The general rule of thumb scientists subscribe to is that the longer an ORF, the greater the chance it encodes a functional, meaningful protein.
“When [ORFs] are short, we basically have no way of knowing if it codes for something that’s actually biologically meaningful or if it just happens to be that way, like if you type random numbers, you’re going to come up with somebody’s phone number,” says McLysaght.
For the longest time, this led to small ORFs flying under the genomic radar, dismissed as meaningless noise. But McLysaght says there’s an emerging interest in discovering whether small ORFs are actually biologically relevant since not all genetic variation boils down to what’s conventionally considered a gene. If these small ORFs are important and make influential proteins, can they explain how new genes evolve and new traits show up in a species?
How they did it – There are countless small ORFs in the genome, so sifting through which ones are and aren’t functional and then tracing their ancestry is quite a gargantuan task.
Instead, the researchers analyzed a dataset of small ORFs in humans that were already determined to be biologically functional and pieced together a phylogenetic tree, a diagram that represents the evolutionary relationship among organisms (and quite literally looks like a tree). This was done by comparing the sequence of the small ORF against the same sequences in our close great ape relatives like the chimpanzee, orangutan, gorilla, and gibbon as well as other vertebrates. (Modern humans and apes went their separate ways about four to six million years ago, according to some estimates.)
“If you can only find the [ORF] in humans, then it appears to be human-specific,” says McLysaght. But if it’s something that’s found in humans and chimpanzees or humans, chimpanzees, and gorillas, then it could have come from a shared ancestor.
What they found — The group found that there were about 155 small ORFs producing microproteins that arose completely from scratch — what’s called de novo gene birth — in unique regions in the DNA.
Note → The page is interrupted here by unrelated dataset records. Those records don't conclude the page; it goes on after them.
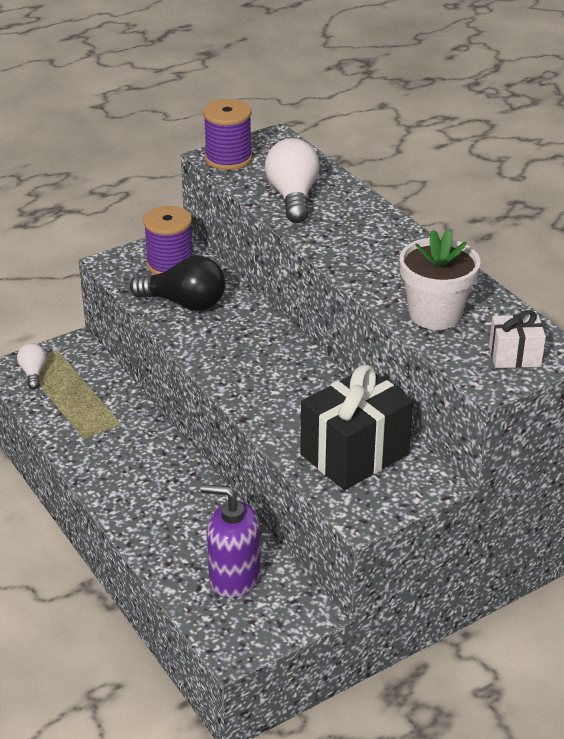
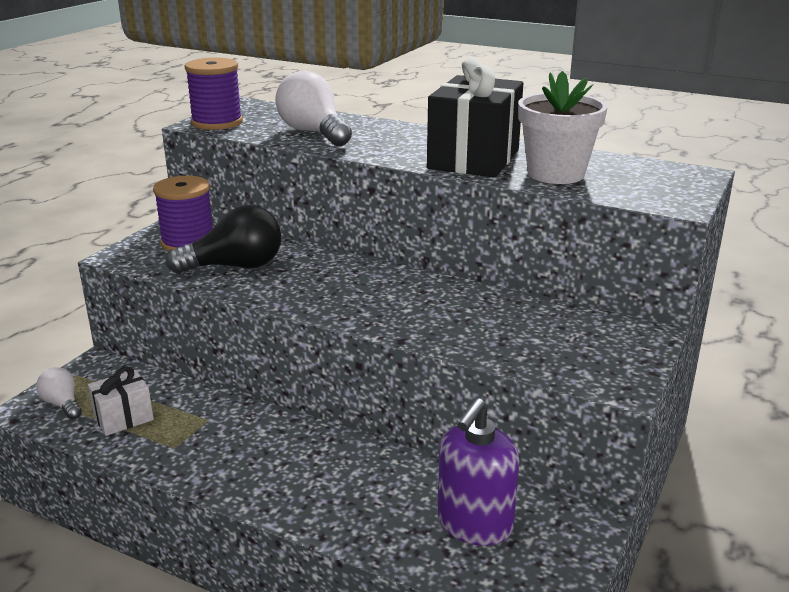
camera: 30 degrees left, 10 degrees down
purple soap dispenser [200,484,260,598] -> purple soap dispenser turned 45 degrees counterclockwise [437,398,519,546]
black gift [300,365,413,490] -> black gift moved to [427,57,523,178]
white gift [489,310,546,368] -> white gift moved to [88,366,154,436]

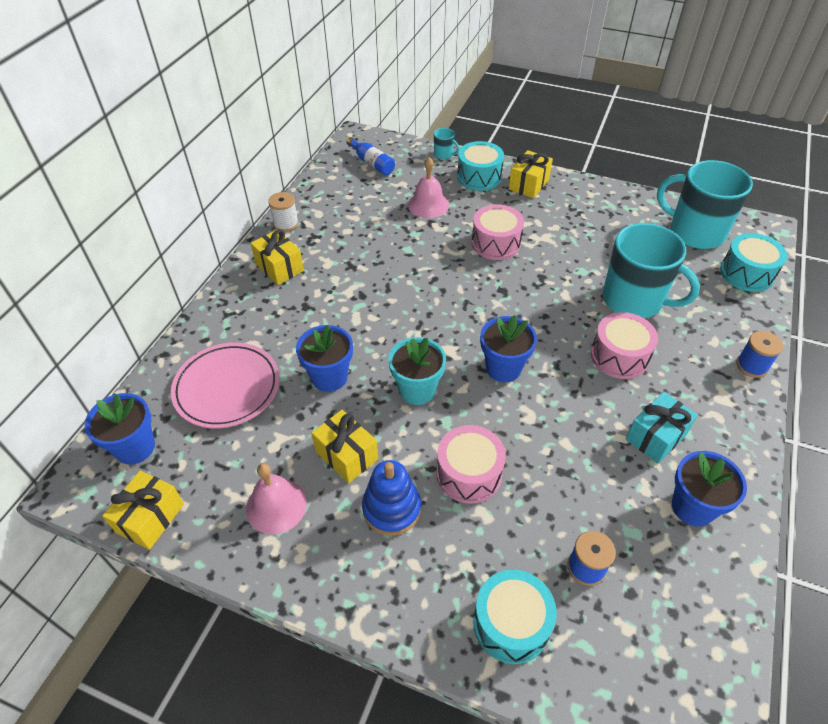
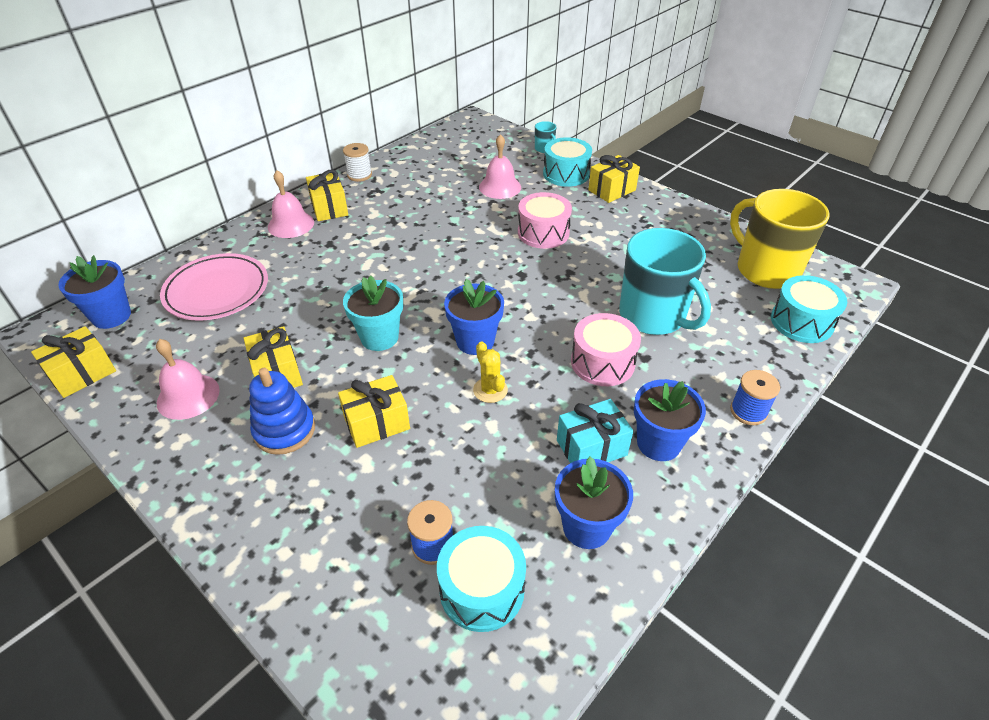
camera: 20 degrees right, 5 degrees down
blue flower pot [296,325,353,392] -> blue flower pot moved to [634,379,706,461]
blue bottle [347,137,395,175] -> none
pink drum [437,425,506,504] -> yellow gift [338,375,410,448]
turquoise drum [473,570,557,664] -> turquoise drum moved to [437,526,526,632]
turquoise mug [657,160,753,249] -> yellow mug [730,189,830,289]
none -> pink bell [268,170,314,238]
none -> yellow cactus [473,341,508,403]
A little over a quarter of these short genetic sequences — 44 exactly — appeared to be specific to humans and caused growth defects in immortalized cell lines (these are cells that ordinarily have no problem growing since they’ve got a mutation that keeps them multiplying), according to the dataset the researchers used.
Three other ORFs appear to be associated with diseases like muscular dystrophy, retinitis pigmentosa, and a rare genetic condition affecting development called Alazami syndrome that’s associated with a gene called LARP7. Another ORF seems to be strongly associated with heart tissue and is one that humans share with chimpanzees but not gorillas, orangutans, or macaques. This suggests that once an evolutionary break-up happens, genes can evolve pretty quickly within a species.
What’s next – McLysaght and Vakirilis say this is just the start to understanding how ORFs are involved in making new genes, human evolution, and their role in health and disease. (Some recent studies found these genetic sequences involved in one’s risk for Alzheimer’s disease.)
“There’s a lot more work to do and a lot more [ORFs] to study,” says Vakirlis. For instance, not every new gene confers a biological benefit. Many can be detrimental and cause harm to an organism. They don’t get passed down the generations because invariably, the organism fails to survive.
“How is that balanced with the fact we know that in the long term, entirely novel genes do emerge? How do they get over that initial, very probable situation?” says Vakirlis. “It’s a very interesting question, and I think we can address it with the data available.”